Why does my topology textbook (Munkres) define positive integers as the intersection of all inductive subsets of the reals?

Question

This is how the topology textbook I'm reading (Munkres) defines integers:

A subset of the real numbers is "inductive" if it contains 1 and $1+x$ for all $x$ in the subset. The intersection of all inductive subsets of the reals is the set of positive integers.

Why take this route involving the intersection of so many sets? I could define the positive integers given reals as $1$ along with any sum of positive integers and get the same set much more easily.

Answer 1

You appear to be asking why we can't simply define $\mathbb N$ as an inductive set, i.e. a subset of $\mathbb R$ satisfying the following two axioms:

1. $1\in\mathbb N$
2. $(\forall x)(x\in\mathbb N\to x+1\in\mathbb N)$

The issue is that there are many sets which satisfy these two axioms. While the usual natural numbers are indeed an inductive set, so is:

• The set of positive real numbers.
• The set of positive real numbers unequal to $1/2$.
• The real numbers themselves!

Therefore, we need to add a third axiom to make our definition of $\mathbb N$ workable. One possibility, which is very similar in spirit to Munkres' definition, is the following:

3. $\mathbb N$ is the "smallest" set satisfying (1) and (2), i.e. if $X\subseteq\mathbb R$ is inductive, then $\mathbb N\subseteq X$.

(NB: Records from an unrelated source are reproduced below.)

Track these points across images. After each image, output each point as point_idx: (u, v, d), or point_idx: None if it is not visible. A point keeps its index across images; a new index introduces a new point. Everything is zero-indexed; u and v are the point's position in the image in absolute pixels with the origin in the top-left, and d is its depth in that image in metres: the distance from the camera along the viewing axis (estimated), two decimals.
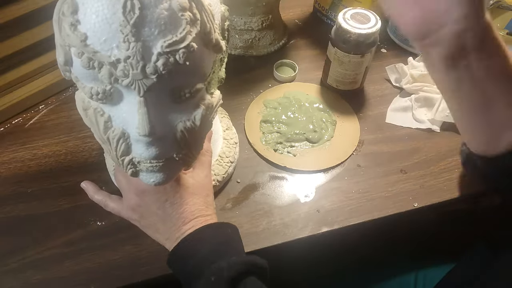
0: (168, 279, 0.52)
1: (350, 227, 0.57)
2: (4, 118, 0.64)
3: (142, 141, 0.39)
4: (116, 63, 0.34)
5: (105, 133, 0.40)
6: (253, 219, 0.56)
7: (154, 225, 0.48)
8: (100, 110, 0.39)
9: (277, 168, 0.62)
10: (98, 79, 0.36)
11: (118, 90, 0.37)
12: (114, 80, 0.35)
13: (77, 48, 0.34)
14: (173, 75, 0.36)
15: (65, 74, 0.38)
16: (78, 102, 0.40)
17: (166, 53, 0.34)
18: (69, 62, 0.37)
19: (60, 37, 0.35)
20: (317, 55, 0.78)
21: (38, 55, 0.63)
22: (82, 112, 0.40)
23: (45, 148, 0.61)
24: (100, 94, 0.37)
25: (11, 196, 0.56)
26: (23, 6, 0.56)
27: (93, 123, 0.40)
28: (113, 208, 0.51)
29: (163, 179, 0.42)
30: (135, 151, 0.40)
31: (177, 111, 0.40)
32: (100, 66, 0.35)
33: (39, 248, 0.52)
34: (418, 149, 0.65)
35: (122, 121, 0.39)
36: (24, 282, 0.49)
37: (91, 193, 0.52)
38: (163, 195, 0.47)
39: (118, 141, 0.40)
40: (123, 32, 0.33)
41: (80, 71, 0.36)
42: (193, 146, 0.43)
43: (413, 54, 0.77)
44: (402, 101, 0.71)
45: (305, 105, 0.69)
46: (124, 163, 0.41)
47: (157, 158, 0.40)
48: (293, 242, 0.55)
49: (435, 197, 0.59)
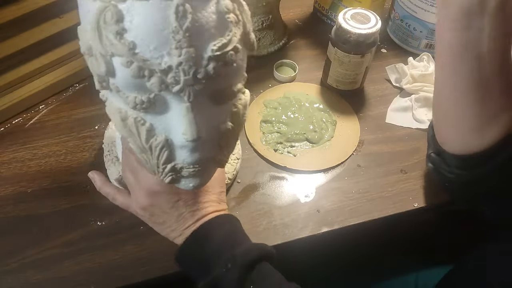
0: (168, 279, 0.52)
1: (350, 227, 0.57)
2: (4, 118, 0.64)
3: (187, 147, 0.38)
4: (167, 70, 0.33)
5: (147, 142, 0.39)
6: (253, 219, 0.56)
7: (165, 223, 0.48)
8: (141, 119, 0.38)
9: (277, 168, 0.62)
10: (143, 88, 0.35)
11: (161, 97, 0.36)
12: (164, 88, 0.34)
13: (126, 57, 0.33)
14: (220, 77, 0.36)
15: (101, 85, 0.36)
16: (114, 113, 0.38)
17: (216, 56, 0.34)
18: (111, 72, 0.35)
19: (101, 46, 0.34)
20: (317, 55, 0.78)
21: (38, 55, 0.63)
22: (119, 123, 0.38)
23: (45, 148, 0.61)
24: (145, 103, 0.36)
25: (11, 196, 0.56)
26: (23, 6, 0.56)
27: (133, 133, 0.38)
28: (122, 203, 0.50)
29: (201, 183, 0.42)
30: (179, 158, 0.40)
31: (218, 113, 0.40)
32: (150, 74, 0.34)
33: (39, 248, 0.52)
34: (418, 149, 0.65)
35: (165, 128, 0.38)
36: (24, 282, 0.49)
37: (98, 184, 0.52)
38: (175, 196, 0.47)
39: (161, 149, 0.39)
40: (175, 39, 0.32)
41: (124, 81, 0.35)
42: (230, 146, 0.43)
43: (413, 54, 0.77)
44: (402, 101, 0.71)
45: (305, 105, 0.69)
46: (165, 171, 0.40)
47: (200, 162, 0.40)
48: (293, 242, 0.55)
49: (435, 197, 0.59)
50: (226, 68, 0.36)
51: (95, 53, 0.34)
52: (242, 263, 0.43)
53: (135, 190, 0.48)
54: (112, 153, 0.56)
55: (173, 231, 0.48)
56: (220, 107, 0.39)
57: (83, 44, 0.36)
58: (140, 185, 0.47)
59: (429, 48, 0.77)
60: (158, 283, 0.52)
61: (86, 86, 0.70)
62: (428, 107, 0.70)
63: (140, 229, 0.54)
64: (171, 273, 0.51)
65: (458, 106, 0.47)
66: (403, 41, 0.80)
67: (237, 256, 0.43)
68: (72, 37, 0.64)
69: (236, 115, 0.41)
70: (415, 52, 0.78)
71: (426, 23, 0.74)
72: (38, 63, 0.63)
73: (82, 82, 0.70)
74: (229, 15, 0.35)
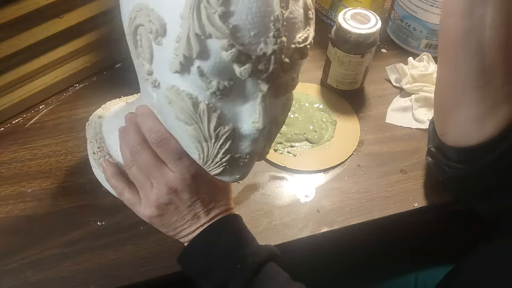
0: (169, 279, 0.52)
1: (350, 227, 0.57)
2: (4, 118, 0.64)
3: (251, 136, 0.39)
4: (261, 57, 0.34)
5: (216, 130, 0.38)
6: (253, 219, 0.56)
7: (177, 222, 0.47)
8: (213, 106, 0.37)
9: (277, 168, 0.62)
10: (228, 73, 0.35)
11: (239, 85, 0.36)
12: (254, 75, 0.35)
13: (228, 40, 0.32)
14: (294, 69, 0.37)
15: (181, 67, 0.35)
16: (182, 99, 0.37)
17: (299, 48, 0.36)
18: (203, 55, 0.34)
19: (199, 27, 0.32)
20: (317, 55, 0.78)
21: (38, 55, 0.62)
22: (188, 109, 0.37)
23: (45, 148, 0.61)
24: (226, 90, 0.36)
25: (11, 196, 0.56)
26: (23, 6, 0.56)
27: (202, 120, 0.38)
28: (129, 199, 0.48)
29: (245, 174, 0.43)
30: (240, 147, 0.40)
31: (276, 105, 0.41)
32: (246, 60, 0.34)
33: (39, 248, 0.52)
34: (418, 149, 0.65)
35: (233, 116, 0.38)
36: (24, 282, 0.49)
37: (109, 174, 0.49)
38: (196, 195, 0.46)
39: (227, 138, 0.39)
40: (275, 27, 0.33)
41: (215, 65, 0.34)
42: (275, 138, 0.44)
43: (413, 54, 0.77)
44: (402, 101, 0.71)
45: (305, 105, 0.69)
46: (222, 160, 0.40)
47: (256, 152, 0.41)
48: (293, 242, 0.55)
49: (435, 197, 0.59)
50: (301, 60, 0.37)
51: (189, 33, 0.33)
52: (252, 265, 0.43)
53: (146, 187, 0.46)
54: (104, 150, 0.53)
55: (185, 229, 0.47)
56: (278, 99, 0.40)
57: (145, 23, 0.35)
58: (158, 182, 0.45)
59: (429, 48, 0.77)
60: (158, 283, 0.52)
61: (86, 86, 0.70)
62: (428, 107, 0.70)
63: (140, 229, 0.54)
64: (171, 273, 0.51)
65: (459, 95, 0.47)
66: (403, 41, 0.80)
67: (248, 256, 0.43)
68: (72, 37, 0.65)
69: (287, 108, 0.43)
70: (415, 52, 0.78)
71: (426, 23, 0.74)
72: (38, 63, 0.63)
73: (82, 82, 0.70)
74: (309, 12, 0.36)
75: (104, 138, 0.53)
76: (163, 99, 0.39)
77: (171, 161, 0.44)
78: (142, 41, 0.37)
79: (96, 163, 0.53)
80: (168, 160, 0.44)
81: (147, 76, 0.39)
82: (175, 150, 0.43)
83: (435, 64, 0.74)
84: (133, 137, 0.45)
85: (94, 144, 0.53)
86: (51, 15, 0.60)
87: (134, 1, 0.36)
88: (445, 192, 0.60)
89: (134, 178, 0.47)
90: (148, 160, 0.44)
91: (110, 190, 0.51)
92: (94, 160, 0.54)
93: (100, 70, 0.71)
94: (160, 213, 0.46)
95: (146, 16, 0.35)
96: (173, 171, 0.44)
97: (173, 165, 0.44)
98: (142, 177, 0.46)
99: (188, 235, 0.47)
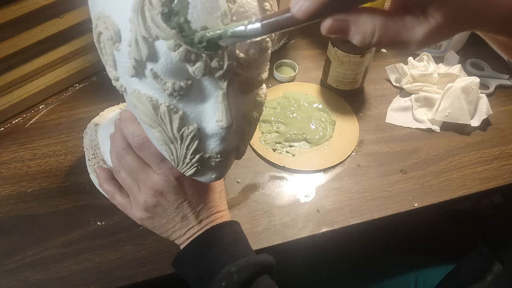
0: (168, 280, 0.52)
1: (350, 227, 0.57)
2: (4, 118, 0.64)
3: (218, 135, 0.38)
4: (213, 54, 0.33)
5: (179, 131, 0.38)
6: (253, 219, 0.56)
7: (168, 223, 0.47)
8: (174, 107, 0.37)
9: (277, 168, 0.62)
10: (183, 73, 0.34)
11: (198, 84, 0.36)
12: (208, 73, 0.34)
13: (174, 41, 0.32)
14: (254, 64, 0.36)
15: (135, 70, 0.35)
16: (143, 102, 0.37)
17: (256, 42, 0.35)
18: (152, 57, 0.33)
19: (145, 29, 0.32)
20: (317, 55, 0.78)
21: (38, 55, 0.63)
22: (149, 112, 0.37)
23: (45, 148, 0.61)
24: (183, 90, 0.35)
25: (11, 196, 0.56)
26: (23, 6, 0.56)
27: (164, 122, 0.37)
28: (121, 203, 0.49)
29: (222, 174, 0.42)
30: (208, 147, 0.39)
31: (245, 102, 0.40)
32: (196, 59, 0.33)
33: (39, 248, 0.52)
34: (418, 149, 0.65)
35: (197, 117, 0.38)
36: (24, 282, 0.49)
37: (101, 180, 0.50)
38: (182, 196, 0.46)
39: (192, 139, 0.38)
40: (223, 22, 0.32)
41: (166, 66, 0.34)
42: (251, 136, 0.43)
43: (413, 54, 0.77)
44: (402, 101, 0.71)
45: (304, 105, 0.69)
46: (192, 161, 0.40)
47: (228, 151, 0.40)
48: (293, 242, 0.55)
49: (435, 197, 0.59)
50: (261, 54, 0.36)
51: (137, 37, 0.33)
52: (237, 283, 0.42)
53: (134, 191, 0.47)
54: (98, 157, 0.54)
55: (176, 231, 0.47)
56: (247, 96, 0.40)
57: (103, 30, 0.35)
58: (144, 185, 0.45)
59: (429, 48, 0.77)
60: (158, 283, 0.52)
61: (86, 86, 0.70)
62: (428, 107, 0.70)
63: (140, 229, 0.54)
64: (171, 273, 0.51)
65: None
66: None
67: (233, 275, 0.42)
68: (72, 37, 0.65)
69: (259, 105, 0.42)
70: (415, 52, 0.78)
71: None
72: (38, 63, 0.63)
73: (82, 82, 0.70)
74: (266, 3, 0.35)
75: (99, 145, 0.54)
76: (130, 104, 0.39)
77: (155, 163, 0.44)
78: (105, 48, 0.37)
79: (91, 169, 0.54)
80: (151, 163, 0.44)
81: (115, 82, 0.39)
82: (157, 152, 0.43)
83: (435, 64, 0.74)
84: (118, 142, 0.46)
85: (89, 151, 0.55)
86: (51, 15, 0.60)
87: (96, 10, 0.36)
88: (445, 192, 0.60)
89: (122, 182, 0.48)
90: (133, 164, 0.45)
91: (106, 194, 0.52)
92: (89, 167, 0.55)
93: (100, 70, 0.71)
94: (149, 216, 0.47)
95: (103, 23, 0.35)
96: (158, 173, 0.45)
97: (157, 168, 0.44)
98: (129, 181, 0.47)
99: (180, 238, 0.47)
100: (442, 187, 0.60)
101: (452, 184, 0.61)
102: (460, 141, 0.66)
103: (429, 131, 0.68)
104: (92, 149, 0.55)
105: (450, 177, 0.62)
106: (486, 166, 0.63)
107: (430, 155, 0.64)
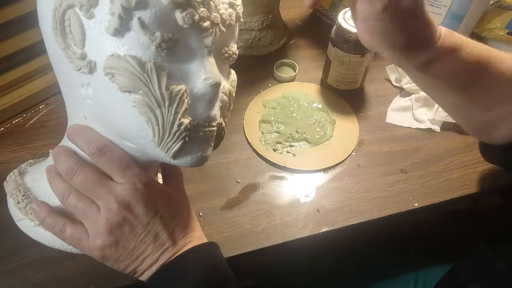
0: None
1: (350, 227, 0.57)
2: (4, 118, 0.64)
3: (206, 95, 0.37)
4: (200, 4, 0.35)
5: (168, 89, 0.35)
6: (253, 219, 0.56)
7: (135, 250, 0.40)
8: (160, 65, 0.35)
9: (277, 168, 0.62)
10: (170, 25, 0.34)
11: (182, 41, 0.36)
12: (197, 21, 0.35)
13: None
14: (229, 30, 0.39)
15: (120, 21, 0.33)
16: (125, 61, 0.34)
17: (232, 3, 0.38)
18: (142, 4, 0.33)
19: None
20: (317, 55, 0.78)
21: (38, 55, 0.62)
22: (135, 69, 0.35)
23: (45, 148, 0.61)
24: (172, 41, 0.35)
25: None
26: (23, 6, 0.56)
27: (151, 80, 0.35)
28: (72, 234, 0.40)
29: (208, 152, 0.40)
30: (196, 112, 0.38)
31: (223, 72, 0.41)
32: (185, 6, 0.34)
33: (39, 248, 0.52)
34: (418, 149, 0.65)
35: (183, 77, 0.37)
36: (24, 282, 0.49)
37: (43, 214, 0.42)
38: (152, 208, 0.40)
39: (181, 98, 0.36)
40: None
41: (154, 13, 0.33)
42: (228, 115, 0.43)
43: None
44: (402, 101, 0.71)
45: (304, 105, 0.69)
46: (180, 129, 0.37)
47: (215, 119, 0.39)
48: (293, 242, 0.55)
49: (435, 197, 0.59)
50: (236, 21, 0.39)
51: None
52: None
53: (91, 213, 0.39)
54: (30, 197, 0.48)
55: (147, 258, 0.40)
56: (223, 66, 0.41)
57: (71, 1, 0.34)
58: (105, 201, 0.39)
59: None
60: None
61: None
62: (428, 106, 0.70)
63: None
64: None
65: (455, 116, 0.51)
66: None
67: None
68: None
69: (235, 80, 0.43)
70: None
71: None
72: (38, 63, 0.63)
73: None
74: None
75: (29, 188, 0.49)
76: (102, 82, 0.36)
77: (118, 170, 0.39)
78: (71, 25, 0.35)
79: (23, 212, 0.48)
80: (113, 171, 0.39)
81: (80, 63, 0.36)
82: (121, 157, 0.38)
83: None
84: (65, 161, 0.40)
85: (17, 194, 0.48)
86: None
87: None
88: (445, 192, 0.60)
89: (74, 208, 0.40)
90: (88, 178, 0.39)
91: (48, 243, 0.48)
92: (19, 211, 0.48)
93: None
94: (114, 240, 0.39)
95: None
96: (121, 182, 0.39)
97: (120, 175, 0.39)
98: (84, 203, 0.39)
99: (151, 267, 0.40)
100: (442, 187, 0.60)
101: (452, 184, 0.61)
102: (460, 141, 0.66)
103: (429, 131, 0.68)
104: (21, 191, 0.48)
105: (450, 177, 0.62)
106: (486, 166, 0.63)
107: (430, 155, 0.64)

However, we might find it difficult to rigorously prove that there is a subset $\mathbb N$ of $\mathbb R$ which satisfies these three axioms. To get around this issue, we could instead use Munkres' definition of $\mathbb N$ as the intersection of all inductive sets, before proving that $1\in \mathbb N$ and $(\forall x)(x\in\mathbb N\to x+1\in\mathbb N)$. Then, it immediately follows from the definition of intersections that $\mathbb N$ satisfies (3).

This is in fact exercise 25 of chapter 2 of Spivak's Calculus (4th edition), page 34.